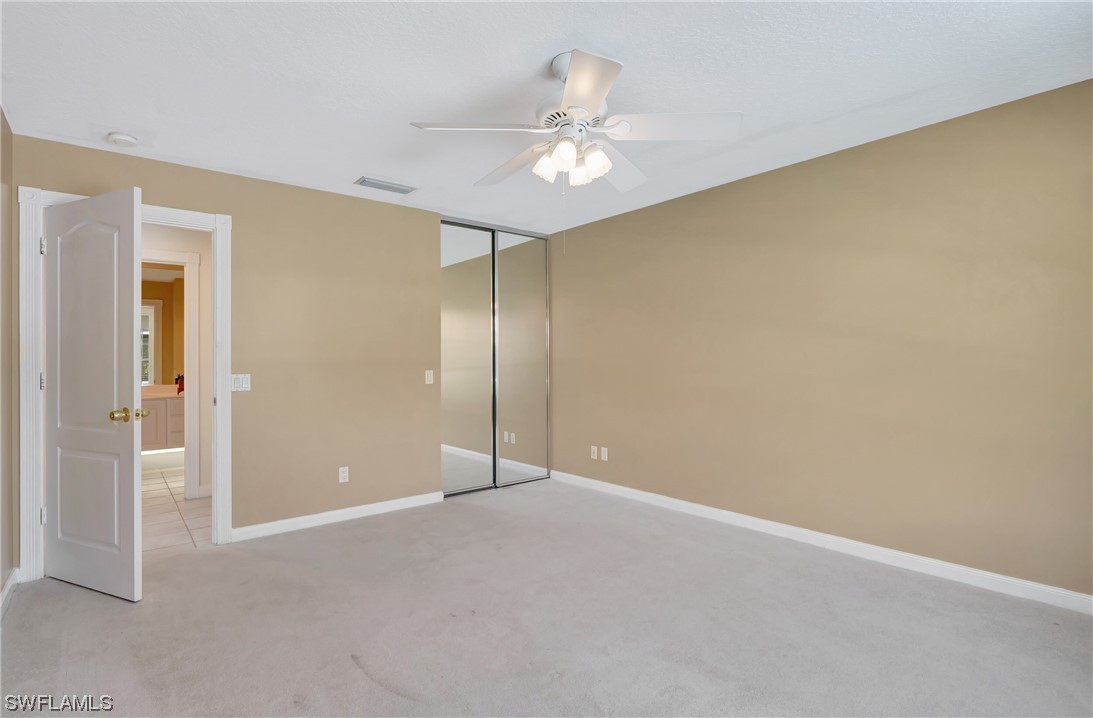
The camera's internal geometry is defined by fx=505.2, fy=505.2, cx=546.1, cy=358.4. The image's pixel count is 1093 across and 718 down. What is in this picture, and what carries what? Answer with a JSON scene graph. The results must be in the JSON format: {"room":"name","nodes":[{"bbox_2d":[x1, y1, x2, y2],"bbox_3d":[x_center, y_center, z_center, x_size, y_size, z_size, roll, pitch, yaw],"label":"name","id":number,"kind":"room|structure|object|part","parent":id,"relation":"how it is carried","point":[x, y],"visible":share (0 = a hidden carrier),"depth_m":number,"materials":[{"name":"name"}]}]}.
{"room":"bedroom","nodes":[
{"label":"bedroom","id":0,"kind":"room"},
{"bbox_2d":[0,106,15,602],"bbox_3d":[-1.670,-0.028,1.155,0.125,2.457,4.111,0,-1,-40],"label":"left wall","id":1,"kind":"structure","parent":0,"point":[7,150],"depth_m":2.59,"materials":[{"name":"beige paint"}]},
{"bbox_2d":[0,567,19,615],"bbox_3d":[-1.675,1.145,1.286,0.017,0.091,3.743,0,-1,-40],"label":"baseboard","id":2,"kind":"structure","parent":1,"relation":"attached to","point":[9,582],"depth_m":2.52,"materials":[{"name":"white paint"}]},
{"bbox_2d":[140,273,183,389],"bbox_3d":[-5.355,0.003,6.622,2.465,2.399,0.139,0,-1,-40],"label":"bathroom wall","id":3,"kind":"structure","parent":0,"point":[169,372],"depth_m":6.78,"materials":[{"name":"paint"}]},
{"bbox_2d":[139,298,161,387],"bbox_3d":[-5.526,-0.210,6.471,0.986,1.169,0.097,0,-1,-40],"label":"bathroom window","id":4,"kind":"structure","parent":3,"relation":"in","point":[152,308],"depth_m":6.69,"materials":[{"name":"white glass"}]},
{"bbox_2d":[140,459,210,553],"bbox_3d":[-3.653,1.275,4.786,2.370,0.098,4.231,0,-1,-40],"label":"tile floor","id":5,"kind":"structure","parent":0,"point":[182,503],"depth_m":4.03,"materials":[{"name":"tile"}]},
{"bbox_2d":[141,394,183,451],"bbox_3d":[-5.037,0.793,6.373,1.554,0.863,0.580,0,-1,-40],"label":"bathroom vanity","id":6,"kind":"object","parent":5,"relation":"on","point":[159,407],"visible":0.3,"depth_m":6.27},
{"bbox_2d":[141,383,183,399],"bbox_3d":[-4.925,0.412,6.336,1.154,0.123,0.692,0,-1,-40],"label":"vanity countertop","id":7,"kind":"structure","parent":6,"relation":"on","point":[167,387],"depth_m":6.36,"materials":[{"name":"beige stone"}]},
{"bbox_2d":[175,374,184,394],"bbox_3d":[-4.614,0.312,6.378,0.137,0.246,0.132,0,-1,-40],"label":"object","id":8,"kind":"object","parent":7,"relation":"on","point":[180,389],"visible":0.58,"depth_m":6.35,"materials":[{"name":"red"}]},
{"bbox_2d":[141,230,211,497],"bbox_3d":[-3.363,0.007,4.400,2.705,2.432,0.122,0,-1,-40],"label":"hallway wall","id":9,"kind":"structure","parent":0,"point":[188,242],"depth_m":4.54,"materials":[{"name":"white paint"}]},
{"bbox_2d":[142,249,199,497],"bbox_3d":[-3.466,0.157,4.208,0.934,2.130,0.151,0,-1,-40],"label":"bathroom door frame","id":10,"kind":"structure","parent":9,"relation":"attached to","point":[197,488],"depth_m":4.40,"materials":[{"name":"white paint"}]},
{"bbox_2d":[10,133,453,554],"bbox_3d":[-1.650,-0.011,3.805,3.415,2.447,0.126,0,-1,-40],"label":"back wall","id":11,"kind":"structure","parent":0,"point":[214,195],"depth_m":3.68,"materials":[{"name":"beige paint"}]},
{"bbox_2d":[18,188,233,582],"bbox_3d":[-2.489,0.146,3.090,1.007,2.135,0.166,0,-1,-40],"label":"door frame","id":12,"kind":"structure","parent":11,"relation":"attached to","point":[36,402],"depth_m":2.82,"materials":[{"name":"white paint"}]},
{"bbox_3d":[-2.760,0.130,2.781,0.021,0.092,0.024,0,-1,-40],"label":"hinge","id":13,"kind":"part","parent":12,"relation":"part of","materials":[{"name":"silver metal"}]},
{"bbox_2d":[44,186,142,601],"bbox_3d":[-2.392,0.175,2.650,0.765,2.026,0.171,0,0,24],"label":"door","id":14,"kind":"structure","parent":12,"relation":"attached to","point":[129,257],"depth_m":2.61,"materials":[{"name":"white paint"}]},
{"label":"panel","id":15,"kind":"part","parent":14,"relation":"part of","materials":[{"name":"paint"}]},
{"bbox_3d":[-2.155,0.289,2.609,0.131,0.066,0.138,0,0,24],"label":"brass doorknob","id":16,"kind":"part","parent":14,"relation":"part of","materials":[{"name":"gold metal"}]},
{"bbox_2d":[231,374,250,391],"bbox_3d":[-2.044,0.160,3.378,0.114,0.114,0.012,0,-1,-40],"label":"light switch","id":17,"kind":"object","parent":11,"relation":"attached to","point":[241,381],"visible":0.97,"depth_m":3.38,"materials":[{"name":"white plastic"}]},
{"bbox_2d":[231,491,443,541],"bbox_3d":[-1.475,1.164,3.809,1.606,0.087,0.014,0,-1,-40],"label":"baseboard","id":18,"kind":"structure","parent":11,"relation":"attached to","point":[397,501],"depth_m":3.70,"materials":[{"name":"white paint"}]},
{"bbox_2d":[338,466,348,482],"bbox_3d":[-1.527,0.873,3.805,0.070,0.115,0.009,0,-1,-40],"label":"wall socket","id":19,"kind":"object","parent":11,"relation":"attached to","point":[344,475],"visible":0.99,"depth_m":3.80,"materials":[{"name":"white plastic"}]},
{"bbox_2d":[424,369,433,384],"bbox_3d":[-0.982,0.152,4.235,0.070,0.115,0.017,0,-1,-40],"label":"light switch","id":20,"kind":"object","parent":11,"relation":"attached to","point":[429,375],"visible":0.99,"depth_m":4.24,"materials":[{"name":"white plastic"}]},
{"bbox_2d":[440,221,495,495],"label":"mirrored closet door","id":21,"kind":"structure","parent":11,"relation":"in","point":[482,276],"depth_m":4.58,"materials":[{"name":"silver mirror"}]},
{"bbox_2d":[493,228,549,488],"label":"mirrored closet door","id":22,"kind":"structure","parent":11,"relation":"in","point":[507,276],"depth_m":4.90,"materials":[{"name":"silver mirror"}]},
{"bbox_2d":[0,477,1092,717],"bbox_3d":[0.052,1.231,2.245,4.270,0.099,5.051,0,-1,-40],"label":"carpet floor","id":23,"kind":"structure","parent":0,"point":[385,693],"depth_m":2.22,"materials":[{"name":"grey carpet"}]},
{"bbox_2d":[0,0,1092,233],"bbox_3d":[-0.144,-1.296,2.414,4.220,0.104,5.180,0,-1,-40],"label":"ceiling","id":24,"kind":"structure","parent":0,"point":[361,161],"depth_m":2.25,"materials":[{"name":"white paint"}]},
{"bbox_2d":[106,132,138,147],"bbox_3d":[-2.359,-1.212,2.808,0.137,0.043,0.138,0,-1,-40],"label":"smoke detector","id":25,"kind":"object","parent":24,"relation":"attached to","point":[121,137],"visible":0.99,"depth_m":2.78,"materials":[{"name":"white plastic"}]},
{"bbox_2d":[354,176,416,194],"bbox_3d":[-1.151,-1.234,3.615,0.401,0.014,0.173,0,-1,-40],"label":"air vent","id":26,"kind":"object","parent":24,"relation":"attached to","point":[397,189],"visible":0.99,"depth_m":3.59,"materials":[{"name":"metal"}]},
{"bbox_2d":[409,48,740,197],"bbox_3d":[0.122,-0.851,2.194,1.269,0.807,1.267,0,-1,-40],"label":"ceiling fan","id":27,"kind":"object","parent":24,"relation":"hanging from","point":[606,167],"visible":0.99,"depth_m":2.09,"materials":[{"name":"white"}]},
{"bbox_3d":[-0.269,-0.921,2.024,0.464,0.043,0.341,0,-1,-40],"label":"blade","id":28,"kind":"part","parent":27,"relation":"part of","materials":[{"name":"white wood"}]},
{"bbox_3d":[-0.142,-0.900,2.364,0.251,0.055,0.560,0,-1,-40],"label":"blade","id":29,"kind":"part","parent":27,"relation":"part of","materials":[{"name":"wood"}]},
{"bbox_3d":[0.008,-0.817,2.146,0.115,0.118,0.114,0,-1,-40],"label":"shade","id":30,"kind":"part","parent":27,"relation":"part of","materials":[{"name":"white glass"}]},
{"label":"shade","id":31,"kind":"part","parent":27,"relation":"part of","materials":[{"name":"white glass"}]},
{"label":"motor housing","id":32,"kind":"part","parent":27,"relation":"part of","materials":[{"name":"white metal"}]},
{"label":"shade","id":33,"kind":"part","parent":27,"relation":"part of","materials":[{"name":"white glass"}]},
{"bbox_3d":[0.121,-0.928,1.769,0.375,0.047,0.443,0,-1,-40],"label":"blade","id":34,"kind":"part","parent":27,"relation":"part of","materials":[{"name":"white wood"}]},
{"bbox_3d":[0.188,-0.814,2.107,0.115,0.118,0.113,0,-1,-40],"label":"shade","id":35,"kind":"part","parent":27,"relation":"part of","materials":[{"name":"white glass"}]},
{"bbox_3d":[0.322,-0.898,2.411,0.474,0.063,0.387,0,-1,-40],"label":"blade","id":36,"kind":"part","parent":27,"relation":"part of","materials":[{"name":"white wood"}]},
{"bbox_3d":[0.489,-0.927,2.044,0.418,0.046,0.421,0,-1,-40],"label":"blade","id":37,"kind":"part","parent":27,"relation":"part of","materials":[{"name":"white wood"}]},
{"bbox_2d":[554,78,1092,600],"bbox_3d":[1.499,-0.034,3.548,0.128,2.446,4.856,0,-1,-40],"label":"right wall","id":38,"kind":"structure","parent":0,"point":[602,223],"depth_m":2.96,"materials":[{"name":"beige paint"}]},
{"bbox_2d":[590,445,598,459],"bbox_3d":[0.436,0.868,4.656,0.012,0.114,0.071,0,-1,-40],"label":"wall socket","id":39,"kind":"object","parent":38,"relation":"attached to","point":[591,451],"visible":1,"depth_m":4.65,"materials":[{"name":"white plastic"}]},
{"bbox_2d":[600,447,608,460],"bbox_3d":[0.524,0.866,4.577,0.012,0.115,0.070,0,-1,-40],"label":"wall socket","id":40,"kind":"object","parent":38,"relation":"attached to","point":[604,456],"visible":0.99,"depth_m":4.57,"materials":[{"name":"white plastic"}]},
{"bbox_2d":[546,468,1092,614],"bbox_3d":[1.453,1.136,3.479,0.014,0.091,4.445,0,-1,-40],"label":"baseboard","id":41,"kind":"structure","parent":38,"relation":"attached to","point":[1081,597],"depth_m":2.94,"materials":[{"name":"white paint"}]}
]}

§ **PROMPT**
Looking at the records above, count the lines where the word "bedroom" appears. State only the number.

§ **TASK OUTPUT**
2